**Task description**
Could you repeat the data word for word while skipping the pictures?

•••••

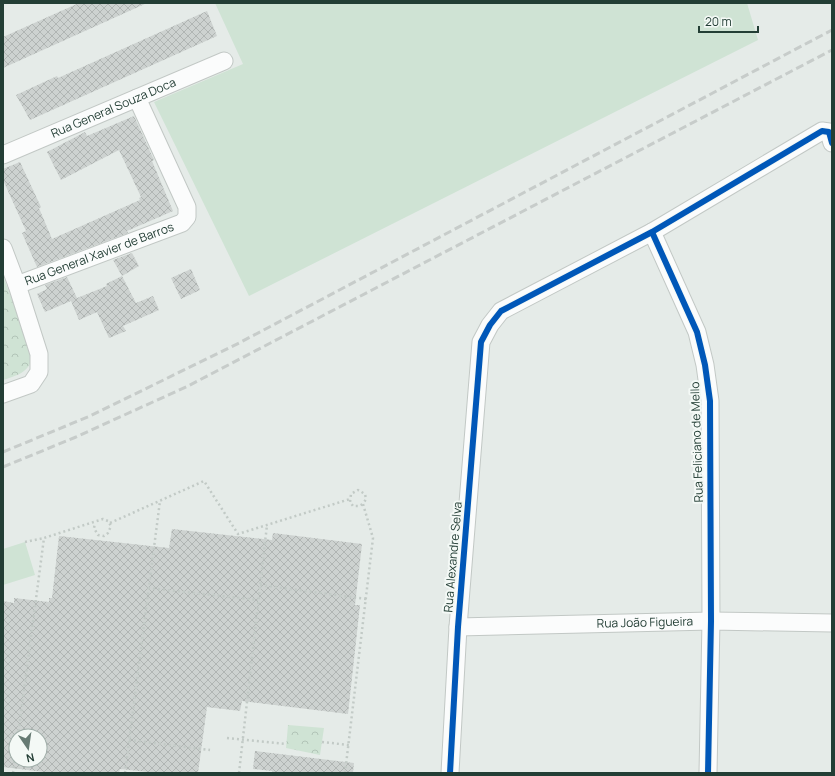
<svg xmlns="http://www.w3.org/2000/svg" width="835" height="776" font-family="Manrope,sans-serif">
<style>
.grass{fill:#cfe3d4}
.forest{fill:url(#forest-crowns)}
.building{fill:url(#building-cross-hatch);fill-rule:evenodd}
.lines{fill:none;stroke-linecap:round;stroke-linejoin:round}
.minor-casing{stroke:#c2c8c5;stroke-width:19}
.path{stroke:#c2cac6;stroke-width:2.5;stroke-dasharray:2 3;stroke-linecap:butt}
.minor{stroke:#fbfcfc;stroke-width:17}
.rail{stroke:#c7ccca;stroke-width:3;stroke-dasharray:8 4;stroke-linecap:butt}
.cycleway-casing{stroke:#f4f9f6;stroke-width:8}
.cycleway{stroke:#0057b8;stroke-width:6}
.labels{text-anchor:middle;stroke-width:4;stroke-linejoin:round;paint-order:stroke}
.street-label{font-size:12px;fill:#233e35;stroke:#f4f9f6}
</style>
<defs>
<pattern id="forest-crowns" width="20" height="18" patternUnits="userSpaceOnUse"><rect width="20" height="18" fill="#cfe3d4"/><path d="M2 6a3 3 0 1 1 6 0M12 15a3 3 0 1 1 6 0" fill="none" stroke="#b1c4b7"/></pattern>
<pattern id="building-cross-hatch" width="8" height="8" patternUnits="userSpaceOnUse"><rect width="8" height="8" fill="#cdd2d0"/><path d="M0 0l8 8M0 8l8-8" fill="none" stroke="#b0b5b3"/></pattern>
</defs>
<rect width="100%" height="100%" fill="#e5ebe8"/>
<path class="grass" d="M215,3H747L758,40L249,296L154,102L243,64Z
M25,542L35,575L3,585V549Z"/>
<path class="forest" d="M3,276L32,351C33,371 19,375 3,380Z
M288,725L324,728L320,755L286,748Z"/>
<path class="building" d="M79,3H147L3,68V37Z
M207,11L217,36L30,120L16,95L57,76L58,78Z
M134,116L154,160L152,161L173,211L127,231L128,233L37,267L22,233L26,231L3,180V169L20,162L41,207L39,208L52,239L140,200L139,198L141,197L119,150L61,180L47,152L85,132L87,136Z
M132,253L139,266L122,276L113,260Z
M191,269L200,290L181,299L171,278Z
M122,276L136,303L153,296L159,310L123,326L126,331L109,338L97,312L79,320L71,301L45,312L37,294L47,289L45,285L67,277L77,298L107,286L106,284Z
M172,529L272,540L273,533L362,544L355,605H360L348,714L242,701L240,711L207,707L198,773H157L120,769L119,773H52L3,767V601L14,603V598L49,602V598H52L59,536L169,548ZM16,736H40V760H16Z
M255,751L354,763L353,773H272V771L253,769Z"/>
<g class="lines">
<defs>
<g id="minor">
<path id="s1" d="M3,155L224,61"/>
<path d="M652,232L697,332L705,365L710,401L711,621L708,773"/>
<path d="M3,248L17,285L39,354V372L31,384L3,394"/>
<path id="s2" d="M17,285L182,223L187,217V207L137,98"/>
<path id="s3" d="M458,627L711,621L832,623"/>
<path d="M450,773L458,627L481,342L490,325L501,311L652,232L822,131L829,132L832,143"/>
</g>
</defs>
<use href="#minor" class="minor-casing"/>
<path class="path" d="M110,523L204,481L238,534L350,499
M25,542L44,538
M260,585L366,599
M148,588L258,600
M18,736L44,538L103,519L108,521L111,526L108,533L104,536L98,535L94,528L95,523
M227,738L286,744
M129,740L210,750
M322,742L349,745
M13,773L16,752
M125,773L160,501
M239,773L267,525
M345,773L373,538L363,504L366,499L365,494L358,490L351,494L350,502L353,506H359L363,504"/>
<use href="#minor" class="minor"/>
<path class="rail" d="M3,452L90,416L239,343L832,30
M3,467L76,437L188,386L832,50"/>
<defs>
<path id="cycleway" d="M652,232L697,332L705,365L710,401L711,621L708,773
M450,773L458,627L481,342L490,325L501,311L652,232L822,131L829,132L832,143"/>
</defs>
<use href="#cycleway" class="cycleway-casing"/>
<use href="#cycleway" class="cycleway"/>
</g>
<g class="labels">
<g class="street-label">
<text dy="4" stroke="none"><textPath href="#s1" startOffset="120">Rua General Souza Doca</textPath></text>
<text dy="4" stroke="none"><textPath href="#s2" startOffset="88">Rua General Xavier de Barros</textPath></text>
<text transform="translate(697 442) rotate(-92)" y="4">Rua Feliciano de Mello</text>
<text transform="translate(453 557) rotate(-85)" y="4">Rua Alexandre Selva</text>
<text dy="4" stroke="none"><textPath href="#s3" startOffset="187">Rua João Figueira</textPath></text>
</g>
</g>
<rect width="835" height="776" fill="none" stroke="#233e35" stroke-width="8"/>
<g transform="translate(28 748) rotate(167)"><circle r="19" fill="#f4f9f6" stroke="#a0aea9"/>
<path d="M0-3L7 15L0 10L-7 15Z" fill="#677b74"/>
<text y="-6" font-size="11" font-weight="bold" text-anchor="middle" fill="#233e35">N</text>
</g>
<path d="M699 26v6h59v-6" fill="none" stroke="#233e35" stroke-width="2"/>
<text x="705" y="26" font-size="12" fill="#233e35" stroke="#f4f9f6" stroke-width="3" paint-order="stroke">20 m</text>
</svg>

•••••

**Your response**
<svg xmlns="http://www.w3.org/2000/svg" width="835" height="776" font-family="Manrope,sans-serif">
<style>
.grass{fill:#cfe3d4}
.forest{fill:url(#forest-crowns)}
.building{fill:url(#building-cross-hatch);fill-rule:evenodd}
.lines{fill:none;stroke-linecap:round;stroke-linejoin:round}
.minor-casing{stroke:#c2c8c5;stroke-width:19}
.path{stroke:#c2cac6;stroke-width:2.5;stroke-dasharray:2 3;stroke-linecap:butt}
.minor{stroke:#fbfcfc;stroke-width:17}
.rail{stroke:#c7ccca;stroke-width:3;stroke-dasharray:8 4;stroke-linecap:butt}
.cycleway-casing{stroke:#f4f9f6;stroke-width:8}
.cycleway{stroke:#0057b8;stroke-width:6}
.labels{text-anchor:middle;stroke-width:4;stroke-linejoin:round;paint-order:stroke}
.street-label{font-size:12px;fill:#233e35;stroke:#f4f9f6}
</style>
<defs>
<pattern id="forest-crowns" width="20" height="18" patternUnits="userSpaceOnUse"><rect width="20" height="18" fill="#cfe3d4"/><path d="M2 6a3 3 0 1 1 6 0M12 15a3 3 0 1 1 6 0" fill="none" stroke="#b1c4b7"/></pattern>
<pattern id="building-cross-hatch" width="8" height="8" patternUnits="userSpaceOnUse"><rect width="8" height="8" fill="#cdd2d0"/><path d="M0 0l8 8M0 8l8-8" fill="none" stroke="#b0b5b3"/></pattern>
</defs>
<rect width="100%" height="100%" fill="#e5ebe8"/>
<path class="grass" d="M215,3H747L758,40L249,296L154,102L243,64Z
M25,542L35,575L3,585V549Z"/>
<path class="forest" d="M3,276L32,351C33,371 19,375 3,380Z
M288,725L324,728L320,755L286,748Z"/>
<path class="building" d="M79,3H147L3,68V37Z
M207,11L217,36L30,120L16,95L57,76L58,78Z
M134,116L154,160L152,161L173,211L127,231L128,233L37,267L22,233L26,231L3,180V169L20,162L41,207L39,208L52,239L140,200L139,198L141,197L119,150L61,180L47,152L85,132L87,136Z
M132,253L139,266L122,276L113,260Z
M191,269L200,290L181,299L171,278Z
M122,276L136,303L153,296L159,310L123,326L126,331L109,338L97,312L79,320L71,301L45,312L37,294L47,289L45,285L67,277L77,298L107,286L106,284Z
M172,529L272,540L273,533L362,544L355,605H360L348,714L242,701L240,711L207,707L198,773H157L120,769L119,773H52L3,767V601L14,603V598L49,602V598H52L59,536L169,548ZM16,736H40V760H16Z
M255,751L354,763L353,773H272V771L253,769Z"/>
<g class="lines">
<defs>
<g id="minor">
<path id="s1" d="M3,155L224,61"/>
<path d="M652,232L697,332L705,365L710,401L711,621L708,773"/>
<path d="M3,248L17,285L39,354V372L31,384L3,394"/>
<path id="s2" d="M17,285L182,223L187,217V207L137,98"/>
<path id="s3" d="M458,627L711,621L832,623"/>
<path d="M450,773L458,627L481,342L490,325L501,311L652,232L822,131L829,132L832,143"/>
</g>
</defs>
<use href="#minor" class="minor-casing"/>
<path class="path" d="M110,523L204,481L238,534L350,499
M25,542L44,538
M260,585L366,599
M148,588L258,600
M18,736L44,538L103,519L108,521L111,526L108,533L104,536L98,535L94,528L95,523
M227,738L286,744
M129,740L210,750
M322,742L349,745
M13,773L16,752
M125,773L160,501
M239,773L267,525
M345,773L373,538L363,504L366,499L365,494L358,490L351,494L350,502L353,506H359L363,504"/>
<use href="#minor" class="minor"/>
<path class="rail" d="M3,452L90,416L239,343L832,30
M3,467L76,437L188,386L832,50"/>
<defs>
<path id="cycleway" d="M652,232L697,332L705,365L710,401L711,621L708,773
M450,773L458,627L481,342L490,325L501,311L652,232L822,131L829,132L832,143"/>
</defs>
<use href="#cycleway" class="cycleway-casing"/>
<use href="#cycleway" class="cycleway"/>
</g>
<g class="labels">
<g class="street-label">
<text dy="4" stroke="none"><textPath href="#s1" startOffset="120">Rua General Souza Doca</textPath></text>
<text dy="4" stroke="none"><textPath href="#s2" startOffset="88">Rua General Xavier de Barros</textPath></text>
<text transform="translate(697 442) rotate(-92)" y="4">Rua Feliciano de Mello</text>
<text transform="translate(453 557) rotate(-85)" y="4">Rua Alexandre Selva</text>
<text dy="4" stroke="none"><textPath href="#s3" startOffset="187">Rua João Figueira</textPath></text>
</g>
</g>
<rect width="835" height="776" fill="none" stroke="#233e35" stroke-width="8"/>
<g transform="translate(28 748) rotate(167)"><circle r="19" fill="#f4f9f6" stroke="#a0aea9"/>
<path d="M0-3L7 15L0 10L-7 15Z" fill="#677b74"/>
<text y="-6" font-size="11" font-weight="bold" text-anchor="middle" fill="#233e35">N</text>
</g>
<path d="M699 26v6h59v-6" fill="none" stroke="#233e35" stroke-width="2"/>
<text x="705" y="26" font-size="12" fill="#233e35" stroke="#f4f9f6" stroke-width="3" paint-order="stroke">20 m</text>
</svg>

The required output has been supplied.